Task goal
Lines below that hold the word "HÀNG" must be copied in full.

Collected data
Start of Block

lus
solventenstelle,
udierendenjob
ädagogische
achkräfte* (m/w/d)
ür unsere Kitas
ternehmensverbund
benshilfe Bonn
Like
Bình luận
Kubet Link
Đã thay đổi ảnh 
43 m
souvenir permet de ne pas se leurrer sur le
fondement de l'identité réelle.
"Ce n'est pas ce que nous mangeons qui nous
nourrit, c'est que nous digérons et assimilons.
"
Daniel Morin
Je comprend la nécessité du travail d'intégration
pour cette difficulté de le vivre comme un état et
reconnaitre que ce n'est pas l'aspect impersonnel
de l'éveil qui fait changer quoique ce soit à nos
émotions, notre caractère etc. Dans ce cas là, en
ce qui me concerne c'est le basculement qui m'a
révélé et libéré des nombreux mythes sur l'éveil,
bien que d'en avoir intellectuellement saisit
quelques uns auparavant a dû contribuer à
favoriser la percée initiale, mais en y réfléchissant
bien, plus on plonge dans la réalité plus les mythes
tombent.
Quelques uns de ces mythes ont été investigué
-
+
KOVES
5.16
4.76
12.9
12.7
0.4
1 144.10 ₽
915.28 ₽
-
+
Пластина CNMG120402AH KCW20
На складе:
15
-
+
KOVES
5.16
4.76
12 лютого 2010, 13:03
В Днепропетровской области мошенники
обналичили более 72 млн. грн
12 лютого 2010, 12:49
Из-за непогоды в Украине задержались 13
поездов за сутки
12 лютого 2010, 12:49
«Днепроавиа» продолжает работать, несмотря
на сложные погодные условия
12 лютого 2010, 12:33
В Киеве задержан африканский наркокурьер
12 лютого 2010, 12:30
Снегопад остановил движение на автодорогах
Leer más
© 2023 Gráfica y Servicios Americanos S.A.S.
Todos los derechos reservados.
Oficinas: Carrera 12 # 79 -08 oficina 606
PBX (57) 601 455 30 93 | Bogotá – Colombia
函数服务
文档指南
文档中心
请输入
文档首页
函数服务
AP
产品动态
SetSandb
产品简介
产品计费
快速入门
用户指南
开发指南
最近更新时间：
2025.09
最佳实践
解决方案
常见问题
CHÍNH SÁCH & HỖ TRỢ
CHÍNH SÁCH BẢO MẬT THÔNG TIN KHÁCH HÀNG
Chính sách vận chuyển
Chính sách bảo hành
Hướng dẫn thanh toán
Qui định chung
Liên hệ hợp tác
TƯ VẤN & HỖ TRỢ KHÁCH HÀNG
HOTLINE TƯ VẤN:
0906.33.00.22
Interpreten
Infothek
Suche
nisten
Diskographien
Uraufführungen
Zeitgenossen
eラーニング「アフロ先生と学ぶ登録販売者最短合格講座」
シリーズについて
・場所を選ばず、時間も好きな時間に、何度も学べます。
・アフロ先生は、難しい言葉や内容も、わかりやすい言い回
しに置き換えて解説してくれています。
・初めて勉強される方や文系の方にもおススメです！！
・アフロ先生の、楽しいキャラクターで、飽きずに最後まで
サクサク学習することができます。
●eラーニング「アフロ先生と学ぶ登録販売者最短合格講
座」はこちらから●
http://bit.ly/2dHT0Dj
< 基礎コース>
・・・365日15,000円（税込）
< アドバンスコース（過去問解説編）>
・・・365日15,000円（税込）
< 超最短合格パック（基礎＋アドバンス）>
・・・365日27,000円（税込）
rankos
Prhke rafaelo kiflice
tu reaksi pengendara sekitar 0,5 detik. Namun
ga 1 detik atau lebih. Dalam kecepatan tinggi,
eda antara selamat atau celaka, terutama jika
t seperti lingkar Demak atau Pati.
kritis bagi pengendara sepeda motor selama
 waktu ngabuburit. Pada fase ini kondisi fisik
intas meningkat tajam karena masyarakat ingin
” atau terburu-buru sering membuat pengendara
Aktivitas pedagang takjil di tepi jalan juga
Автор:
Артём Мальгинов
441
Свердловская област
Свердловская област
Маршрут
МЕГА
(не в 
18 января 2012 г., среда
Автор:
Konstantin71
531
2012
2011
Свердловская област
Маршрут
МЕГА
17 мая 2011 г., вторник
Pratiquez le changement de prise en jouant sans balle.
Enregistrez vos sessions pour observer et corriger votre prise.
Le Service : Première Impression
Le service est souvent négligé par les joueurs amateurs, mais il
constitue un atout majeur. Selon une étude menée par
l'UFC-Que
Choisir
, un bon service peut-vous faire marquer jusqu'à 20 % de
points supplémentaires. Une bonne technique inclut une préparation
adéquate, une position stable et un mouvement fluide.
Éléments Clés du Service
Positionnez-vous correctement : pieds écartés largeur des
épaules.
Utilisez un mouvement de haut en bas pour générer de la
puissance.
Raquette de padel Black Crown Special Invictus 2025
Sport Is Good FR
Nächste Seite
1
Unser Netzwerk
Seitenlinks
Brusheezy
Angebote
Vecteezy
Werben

End of Block

Exercise result
CHÍNH SÁCH BẢO MẬT THÔNG TIN KHÁCH HÀNG
TƯ VẤN & HỖ TRỢ KHÁCH HÀNG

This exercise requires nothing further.